Albums of the week: Gold Panda, Lizzie Emah, Ariana Grande, Oscar, Martha High
Pint-sized pop princess Ariana Grande vamps up on new record, Dangerous Woman, electronic music producer Gold Panda presents Good Luck And Do Your Best, while James Brown vocalist Martha High gets soulful on Singing For The Good Times. Here we round up the best of this week’s CD releases
Gold Panda — Good Luck And Do Your Best
Six years and three albums into his recording career, there is still something wonderfully oblique about Gold Panda.
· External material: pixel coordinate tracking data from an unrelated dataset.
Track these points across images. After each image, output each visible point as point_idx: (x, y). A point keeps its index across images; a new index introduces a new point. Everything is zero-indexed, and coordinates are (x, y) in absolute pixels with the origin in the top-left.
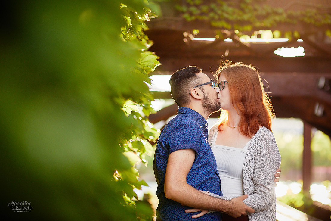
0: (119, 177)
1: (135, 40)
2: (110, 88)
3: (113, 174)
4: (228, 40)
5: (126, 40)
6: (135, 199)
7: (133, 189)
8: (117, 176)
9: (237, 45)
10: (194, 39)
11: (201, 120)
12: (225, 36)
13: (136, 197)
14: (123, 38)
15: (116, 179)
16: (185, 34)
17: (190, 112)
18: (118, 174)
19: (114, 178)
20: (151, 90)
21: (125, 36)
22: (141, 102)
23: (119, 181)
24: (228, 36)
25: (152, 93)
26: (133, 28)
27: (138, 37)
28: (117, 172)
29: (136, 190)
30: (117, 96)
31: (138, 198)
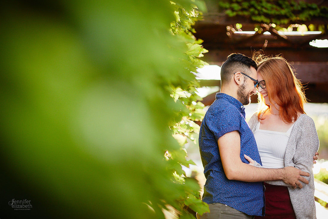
0: (170, 156)
1: (182, 34)
2: (161, 77)
3: (164, 154)
4: (267, 33)
5: (175, 34)
6: (184, 177)
7: (182, 167)
8: (168, 156)
9: (275, 38)
10: (236, 32)
11: (237, 104)
12: (265, 30)
13: (185, 175)
14: (172, 32)
15: (166, 159)
16: (228, 28)
17: (226, 98)
18: (169, 154)
19: (165, 158)
20: (197, 78)
21: (174, 31)
22: (188, 90)
23: (169, 160)
24: (267, 29)
25: (199, 81)
26: (182, 24)
27: (185, 31)
28: (167, 152)
29: (184, 168)
30: (167, 85)
31: (186, 175)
It’s electronica, but not the sort you dance to. It’s mood music, but too effervescent for elevators and too demanding for dinner parties. It’s virtually wordless, but endlessly expressive. There’s an engineer’s eye at work in the slow-build soundscape of Metal Bird or Chiba Nights and a living, beating human heart behind the elegiac — but contrarily named — I Am.
Lizzie Emah — My Baboo EP
For a hit of summery beats, soulful jazz artist Lizzie Emah is one to watch. British jazz legend Courtney Pine is even a fan. Her latest EP, My Baboo comprises a spare three tracks on which she sings of love, race and disability.
White Lies jangles sweetly, forcing your feet to tap in time; Waiting has a mesmeric piano backdrop, while Reminiscing has a beat that thrums in your chest, Emah’s voice treacly over the top. A mainstay of the disability music scene — which seriously lacks an outlet commercially and when it comes to radio airplay — Emah breaks out in her music, and she deserves your time and attention.
Ariana Grande — Dangerous Woman
For a ‘dangerous woman’, there’s not much bite to Ariana Grande’s third album.
Opener Moonlight is an insipid way to start — it’s the kind of song you’d get in a romcom where the lovesick girl sings into her hairbrush — although, the title track follows up with a punchier hit of pop.
The best offerings in fact are those she’s roped in collaborators for.
Side To Side is a slush of generic R&B until Nicki Minaj starts rapping expertly over Caribbean beats, Everyday featuring Future has scope to be a proper floor filler, but the real stand-out is Leave Me Lonely starring the always magnificent Macy Gray.
Her raspy, soulful vocals provide a moment of elevation on an otherwise overly sweet, frothy record.
Oscar — Cut And Paste
Love him or hate him (and, it seems, many people do when it comes to the latter), north London miserablist Oscar Scheller is forging onwards with this, his debut album.
It’s been a couple of years of work but, with songwriting of this quality, it was worth the wait. Cut And Paste starts with the excellent Sometimes, three-and-a-half minutes of perfect guitar pop, with that Morrissey-style vocal morosely reeling you in.
While it peaks right there, overall it’s good enough for you to find yourself humming track two, Be Good, or three, Feel It Too, many hours or days later. Other songs fans will know, including the cracking Breaking My Phone, Daffodil Days and Beautiful Words. Oscar’s baritone voice works well and is lifted when counterpointed with a female backing vocal — and that is used to good effect, giving catchy choruses a real breakout feel. Get it for the summer.
Martha High — Singing For The Good Times
When it comes to soul and funk, Martha High has been there, done that, and got the t-shirt.
She was a long-time backing singer for the Godfather of Soul himself, James Brown, which makes it clear she has serious musical chops and her howl and scream-style vocals fit the material on Singing For The Good Times just perfectly. Admittedly, this album cuts no new ground in a genre packed with top-notch singers and musicians, but bang this record on at any soul all-nighter and the dance floor will be full in no time.
Opener, Always Worth The Pain, sets the tone, as over a funky groove she wails and hollers about the travails of a relationship, one minute sweet, the next sour.
I Am A Woman is another corker, Martha showing that the passing of the years has done little to diminish the power and range of her voice as the crack band of session musicians whips up a frenzy. Fire Shut In My Bones and the aptly-named For The Good Times also do what they are designed to do, namely to showcase Martha’s vocals and get you grooving. So, ground-breaking no, top-notch soul funk? Most definitely yes.